Однако относительно материи стоит поговорить, когда настанет ее черед, и, столкнувшись с апориями, разрешить их в подходящее время; ныне же необходимо лишь присовокупить то определение, что это самое, подлежащее рассмотрению начало в своей неразличимой всеохватности всецелой простоты объемлет даже растекшуюся у последнего предела материю[291]
.8. Неопределенность эманации и причинствование единого
37. Далее, если от единого не происходит ничего определенного, то в каком смысле оно оказывается причиной всего? Пожалуй, в качестве определенной причины и определенного понятия причинности оно причиной не является. В самом деле, оно не есть ни созидающая причина, так как этой причине предшествует другое, ни парадигматическая[292]
, поскольку и ею управляет другое, ни целевая, как могло бы, пожалуй, кому-нибудь показаться, ибо последняя есть лишь одна из причин, которая отличается от всех остальных.
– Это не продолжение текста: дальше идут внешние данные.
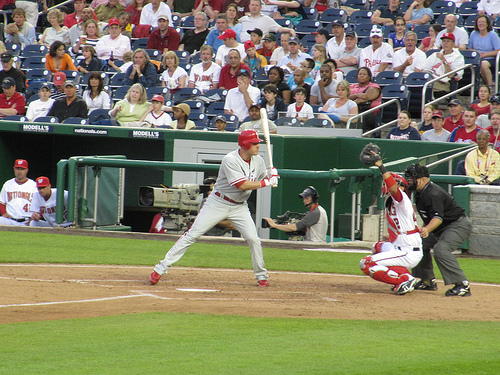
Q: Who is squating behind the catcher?
A: Umpire.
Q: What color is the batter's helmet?
A: Red.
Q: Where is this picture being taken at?
A: Baseball field.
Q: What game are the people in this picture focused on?
A: Baseball.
Кроме того, оно — и не все три причины вместе взятые[293], то есть как бы единая всеобщая причина, поскольку эти три причины отличаются от всего того многого, которое не есть причины, а в едином нет ничего, различающегося между собой. Тем не менее оно оказывается предшествующим всему и причиной всего, так же как и причиной причин, причем не как что-то иное по сравнению с простотой единого: оно, разумеется, есть причина в том же самом смысле, в котором оно есть единое, основывающееся на низшем.А для чего оно служит причиной, если является причиной вообще? Я скажу: для всего, причем не в том смысле, что для одного оно есть причина, а для другого — нет, и не в том, что в одном каком-нибудь отношении оно причинствует, а в другом — нет, как и не в том, в каком причиной является все то следующее за ним, которому мы даем такое определение. Так, стало быть, нечто от него все-таки появляется? Конечно: все, но не как его подобие, а как то, что следует за его природой.
Итак, рождение от единого оказывается неодновидовым, а впереди него идет одновидовое, поскольку оно свойственно более всего родственным предметам, происходящим к тому же от всецелого, а не от какой-то из определенных в нем причин. Такое рождение подобно неодновидовому и наиболее общему рождению всех богов. В самом деле, отнюдь не всем им свойственно неодновидовое рождение, как в том случае, если бы речь шла о девушках и юношах среди богов; одновидовое же рождение распространено повсеместно, и бесплоден тот, кто не вершит его, пусть даже это верно в применении лишь к материи, если, конечно, верно хотя бы по отношению к ней. Итак, если выход за пределы единого всех вещей не является рождением предметов его же вида, то, разумеется, потому, что таковое будет ему предшествовать, что, как было показано, невозможно. Во-первых, не стоит приписывать единому двойственного выхода за свои пределы, ибо, будучи совершенно неопределенным, оно не станет порождать определенное или относящееся к одному с ним виду, как и то и другое вместе; напротив, ему более подобает, если можно так выразиться, основанное на предшествующем тому и другому неопределенное рождение. Во-вторых, если бы кто-нибудь пожелал опереться на определенные понятия, то он мыслил бы рождение всего от него и как то, и как другое. Действительно, поскольку оно, будучи всем, существующим как единое, производит все на свет путем рождения предметов своего же вида, а как предшествующее всему — путем рождения предметов иного вида, и это происходит одновременно и тождественно, то оно оказывается всем и предшествует всему. Следовательно, все совершает выход за его пределы одновременно в качестве предметов одного с ним и иного вида как один и тот же. Ведь единое является всем и производит на свет все, и такое рождение — одновидовое. Помимо этого, оно предшествует всему и <рождает> все, и это — неодновидовое рождение. Кроме того, вот и иное суждение: как всецело простое оно порождает совершенно непростое в неодновидовом рождении, а как сверхпростое — в одновидовом.